Task 1:
Pull the lines of the listing starting with the line that contains "Does Arabia Saudita" and going on through the end of the listing, and copy them out word for word. Omit the pictures.

Reading passage:
==================================================

Because of guys from the rides like Conor O'Brien, Matteo Dal-Cyn, Zach Heskett, Eddy Kwon, Josh Berry, Todd Wells, Travis McCabe, Miguel Folch, Paul Thomas, and Ben Hoffman. Because of old teammates and friends I got to do some miles with like Isaac Howe, Morgan Patton, Clay Murfet, Chris Uberti, Stephen Hyde, and Andy Baker, and acquaintances I got to know better like the Mullerveys and Derek Ivey.
Because of locals who make the scene here happen on and off the bike, in and out of racing, like Gord Fraser, David Glick, Tim Carolan, Rob Alvarez, Joey Iuliano, Kathryn Bertine, Damion Alexander, Daniela Diamenta and Ignacio Rivera, Colin Holmes and Monique Laraway, Susan Frank and Kurt Rosenquist.

==================================================

Input data:
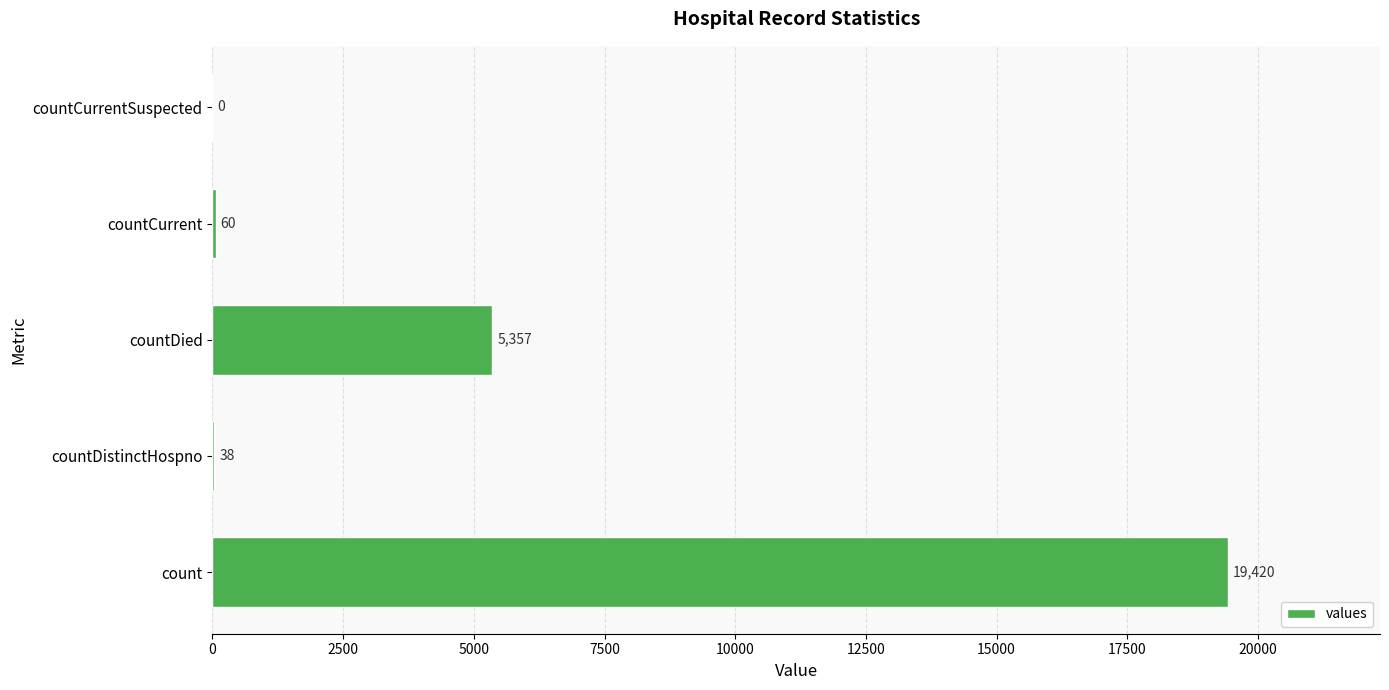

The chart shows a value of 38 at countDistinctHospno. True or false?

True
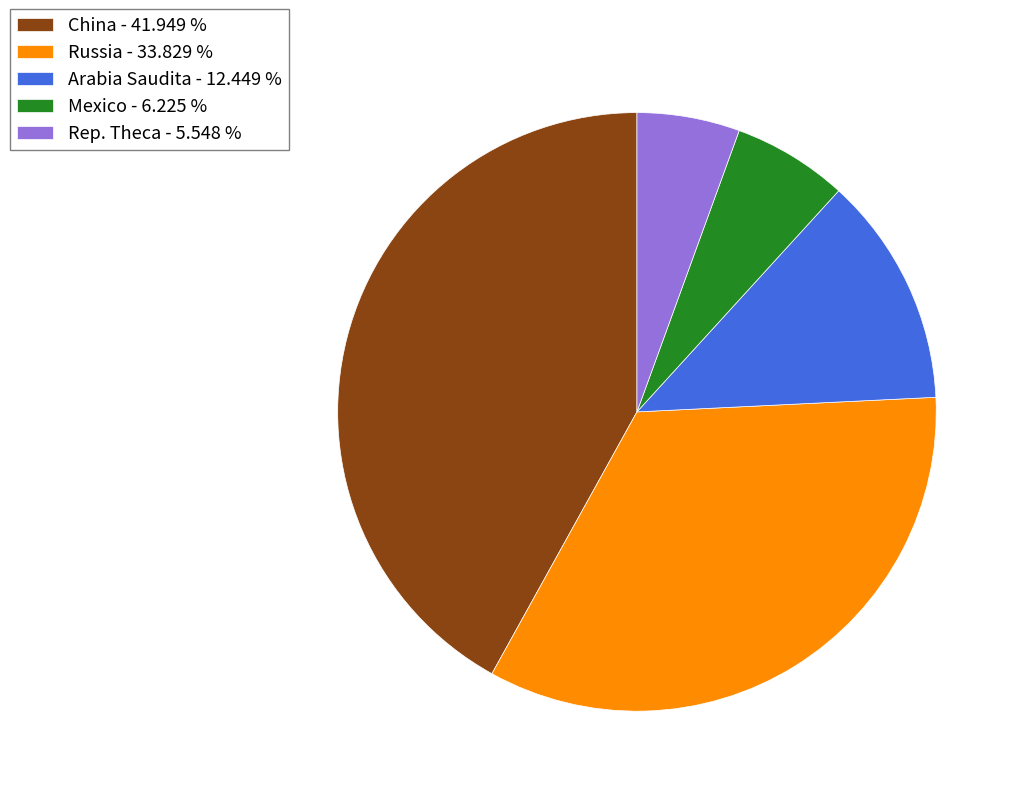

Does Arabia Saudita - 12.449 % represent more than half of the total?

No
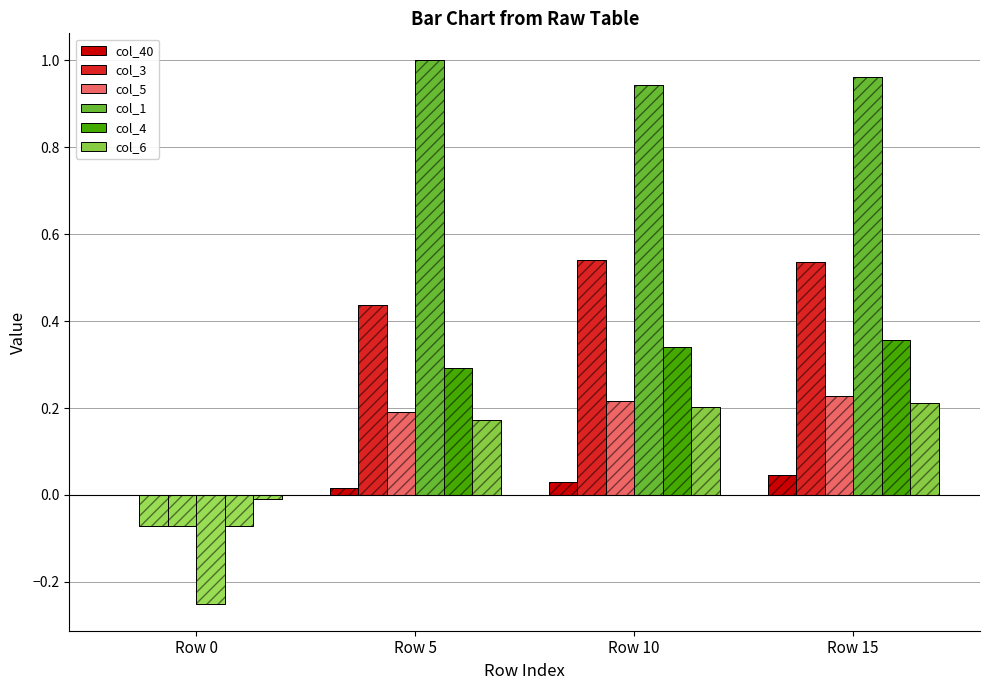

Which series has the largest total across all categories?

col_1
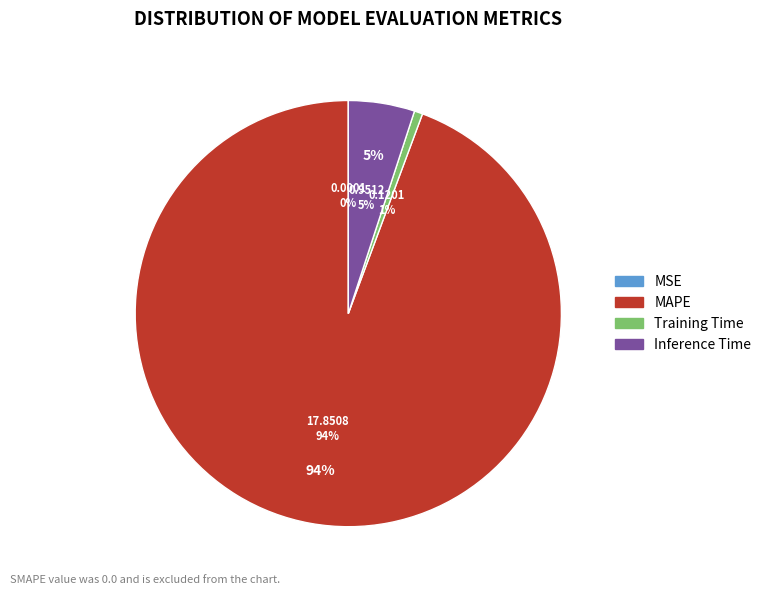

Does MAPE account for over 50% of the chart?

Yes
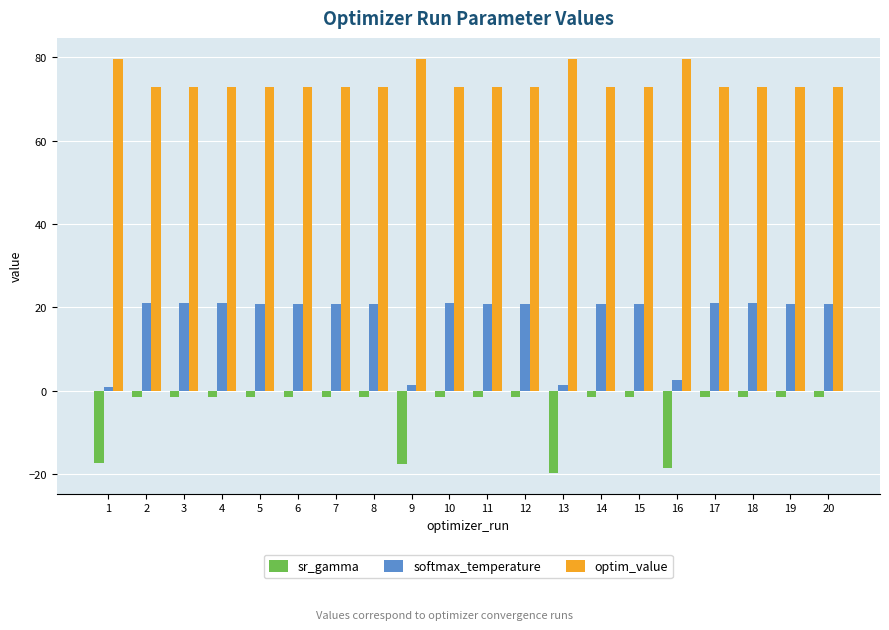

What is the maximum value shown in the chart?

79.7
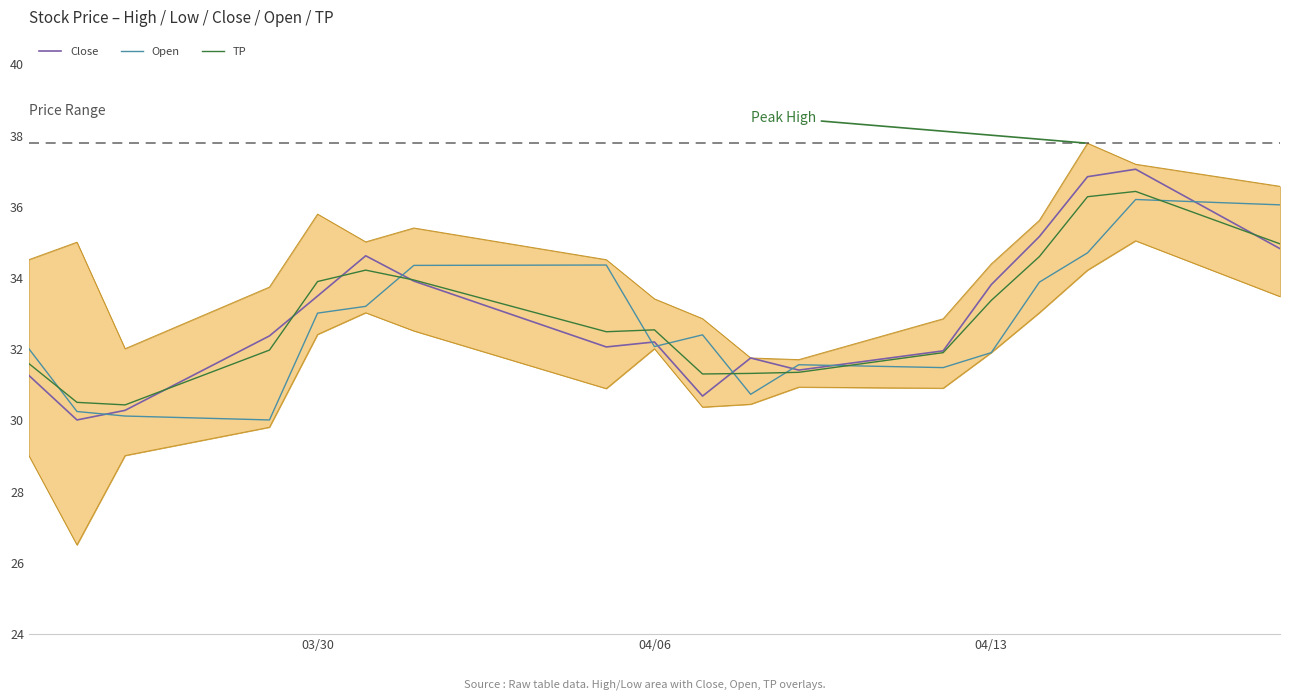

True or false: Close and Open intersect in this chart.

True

==================================================

Task 2:
From the passage about the cycling community, list everyone named as an old teammate or friend the writer got to do some miles with.

Solution 1:
Does Arabia Saudita - 12.449 % represent more than half of the total?

No

Which series has the largest total across all categories?

col_1

Does MAPE account for over 50% of the chart?

Yes

What is the maximum value shown in the chart?

79.7

True or false: Close and Open intersect in this chart.

True

Solution 2:
Isaac Howe
Morgan Patton
Clay Murfet
Chris Uberti
Stephen Hyde
Andy Baker